**ACTIONS TO TAKE**
1. Rewrite the paragraph beginning "Current researches on vertical axis wind turbines" from the passage on asymmetric-airfoil wind turbines as a brief list, keeping its main facts.
2. Extend the passage on asymmetric-airfoil wind turbines by writing what comes after its final sentence.
═══ DOCUMENT PASSAGE
Current researches on vertical axis wind turbines with asymmetric airfoils are scarce. Bausas and Danao investigated the aerodynamic characteristics of an experimental model with cambered blades in the non-constant wind by numerical simulation method. It showed that the VAWT blades with 1.5% camber showed the best performance (Bausas and Danao, 2015). Feng et al. analyzed the static torque coefficient, output power, and blade friction coefficient under static and dynamic conditions for vertical axis wind turbines with asymmetric airfoils S809, S1046, and symmetric airfoils NACA0018. It was concluded that vertical axis wind turbines with the S1046 airfoils had better dynamic aerodynamic characteristics (Feng et al., 2018). Subramanian et al. conducted a numerical simulation method of small asymmetric airfoil vertical axis wind turbines. It was revealed that an increase in the relative thickness of the airfoil within a certain range can raise the efficiency of the model. And wind turbine blades can be easily separated at large angles of attack (Subramanian et al., 2017).
══════
═══ LISTED ENTRIES
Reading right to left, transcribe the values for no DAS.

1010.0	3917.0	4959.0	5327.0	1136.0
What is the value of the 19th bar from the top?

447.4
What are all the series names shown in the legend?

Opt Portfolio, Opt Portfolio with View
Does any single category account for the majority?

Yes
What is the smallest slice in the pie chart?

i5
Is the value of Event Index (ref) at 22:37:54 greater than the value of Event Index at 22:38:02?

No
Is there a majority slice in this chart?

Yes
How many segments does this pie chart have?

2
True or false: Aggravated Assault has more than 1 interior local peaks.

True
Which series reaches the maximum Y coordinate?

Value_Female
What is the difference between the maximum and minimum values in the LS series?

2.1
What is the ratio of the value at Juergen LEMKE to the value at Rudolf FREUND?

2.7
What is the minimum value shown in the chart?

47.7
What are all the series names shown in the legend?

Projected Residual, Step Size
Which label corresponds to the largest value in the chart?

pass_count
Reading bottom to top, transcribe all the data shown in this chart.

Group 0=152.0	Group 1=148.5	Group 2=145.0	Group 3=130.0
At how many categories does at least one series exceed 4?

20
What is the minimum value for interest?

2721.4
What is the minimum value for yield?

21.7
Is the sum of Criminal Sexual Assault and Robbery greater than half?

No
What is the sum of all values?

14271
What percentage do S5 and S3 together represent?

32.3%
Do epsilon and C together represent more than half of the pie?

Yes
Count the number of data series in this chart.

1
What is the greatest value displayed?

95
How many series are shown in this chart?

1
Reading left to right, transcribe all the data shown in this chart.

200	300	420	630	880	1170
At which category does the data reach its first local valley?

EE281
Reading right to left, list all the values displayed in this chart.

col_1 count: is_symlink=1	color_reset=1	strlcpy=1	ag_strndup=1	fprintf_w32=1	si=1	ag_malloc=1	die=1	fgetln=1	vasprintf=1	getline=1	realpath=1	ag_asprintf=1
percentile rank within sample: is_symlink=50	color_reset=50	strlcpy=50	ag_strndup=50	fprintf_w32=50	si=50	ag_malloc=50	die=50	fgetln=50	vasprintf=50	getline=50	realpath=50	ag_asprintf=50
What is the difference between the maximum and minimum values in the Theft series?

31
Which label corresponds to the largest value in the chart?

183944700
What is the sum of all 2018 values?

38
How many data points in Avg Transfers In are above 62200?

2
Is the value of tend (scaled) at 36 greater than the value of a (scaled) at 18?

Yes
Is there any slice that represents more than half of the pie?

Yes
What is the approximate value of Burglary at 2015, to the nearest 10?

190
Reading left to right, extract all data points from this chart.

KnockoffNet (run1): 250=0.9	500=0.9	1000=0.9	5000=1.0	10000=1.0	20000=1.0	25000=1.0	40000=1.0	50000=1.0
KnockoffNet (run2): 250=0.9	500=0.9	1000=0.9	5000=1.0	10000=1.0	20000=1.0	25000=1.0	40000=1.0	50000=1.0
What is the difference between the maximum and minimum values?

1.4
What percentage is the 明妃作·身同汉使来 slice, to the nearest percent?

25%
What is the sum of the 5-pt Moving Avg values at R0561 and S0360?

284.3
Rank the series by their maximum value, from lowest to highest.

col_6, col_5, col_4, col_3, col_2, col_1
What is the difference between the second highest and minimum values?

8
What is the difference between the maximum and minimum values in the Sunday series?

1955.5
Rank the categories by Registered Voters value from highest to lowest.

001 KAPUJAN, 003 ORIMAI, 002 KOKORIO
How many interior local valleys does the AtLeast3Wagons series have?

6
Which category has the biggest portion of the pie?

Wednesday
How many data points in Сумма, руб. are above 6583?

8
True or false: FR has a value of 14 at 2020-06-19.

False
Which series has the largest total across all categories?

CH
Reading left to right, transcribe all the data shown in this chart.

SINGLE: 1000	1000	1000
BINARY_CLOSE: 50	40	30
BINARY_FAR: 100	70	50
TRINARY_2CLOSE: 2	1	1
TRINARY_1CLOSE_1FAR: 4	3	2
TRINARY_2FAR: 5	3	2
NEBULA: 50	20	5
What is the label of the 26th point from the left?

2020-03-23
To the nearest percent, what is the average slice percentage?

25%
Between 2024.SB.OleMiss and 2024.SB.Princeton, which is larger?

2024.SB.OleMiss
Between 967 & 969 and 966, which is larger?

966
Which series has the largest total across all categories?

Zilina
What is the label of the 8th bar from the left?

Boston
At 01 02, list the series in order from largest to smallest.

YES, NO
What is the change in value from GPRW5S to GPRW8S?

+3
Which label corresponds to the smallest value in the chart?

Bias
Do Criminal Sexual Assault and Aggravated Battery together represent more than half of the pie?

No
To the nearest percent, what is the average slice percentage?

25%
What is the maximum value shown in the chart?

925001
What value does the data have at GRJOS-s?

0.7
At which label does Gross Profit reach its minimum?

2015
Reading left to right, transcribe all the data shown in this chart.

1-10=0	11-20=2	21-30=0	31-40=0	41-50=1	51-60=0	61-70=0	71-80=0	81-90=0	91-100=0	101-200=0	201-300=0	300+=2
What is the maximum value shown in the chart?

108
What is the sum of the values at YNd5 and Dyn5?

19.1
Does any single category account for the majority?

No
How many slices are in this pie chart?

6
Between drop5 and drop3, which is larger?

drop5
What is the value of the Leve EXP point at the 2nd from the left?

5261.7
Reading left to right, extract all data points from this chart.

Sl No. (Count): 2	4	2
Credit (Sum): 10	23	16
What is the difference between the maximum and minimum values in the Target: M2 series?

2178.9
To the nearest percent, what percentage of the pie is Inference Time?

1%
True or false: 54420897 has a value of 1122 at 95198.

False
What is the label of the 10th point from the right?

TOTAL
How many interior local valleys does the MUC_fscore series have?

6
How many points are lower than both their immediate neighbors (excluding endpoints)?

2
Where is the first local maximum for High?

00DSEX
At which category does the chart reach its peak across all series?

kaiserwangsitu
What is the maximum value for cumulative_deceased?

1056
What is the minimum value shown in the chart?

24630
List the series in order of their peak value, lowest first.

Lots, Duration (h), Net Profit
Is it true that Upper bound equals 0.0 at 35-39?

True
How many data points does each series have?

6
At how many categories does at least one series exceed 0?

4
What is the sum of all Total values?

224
══════
**RESPONSES IN ORDER**
1.
- Research on vertical axis wind turbines (VAWTs) with asymmetric airfoils is scarce.
- Bausas and Danao (2015) used numerical simulation to study a model with cambered blades in non-constant wind. Blades with 1.5% camber performed best.
- Feng et al. (2018) compared the static torque coefficient, output power and blade friction coefficient under static and dynamic conditions for the asymmetric airfoils S809 and S1046 and the symmetric NACA0018. VAWTs with S1046 airfoils had better dynamic aerodynamic characteristics.
- Subramanian et al. (2017) numerically simulated small asymmetric-airfoil VAWTs. Raising the airfoil's relative thickness within a certain range can improve efficiency, and the blades separate easily at large angles of attack.

2.
The subject of this paper is the influence of symmetric and asymmetric airfoils on the aerodynamic performance of vertical axis wind turbines under multiple working situations. Both two wind turbine models have three blades. The utilization rate of wind energy is compared and analyzed in three constant wind environments at multiple tip speed ratios. And the aerodynamics of the two types of airfoils is further examined by observing velocity contours and vortex contours.

Numerical method

Model parameters

Listed in Table 1 are the essential parameters of the wind turbines with symmetric airfoils NACA0021 and asymmetric airfoils DU97-W-300 models.

Table 1.

Wind turbines model parameters.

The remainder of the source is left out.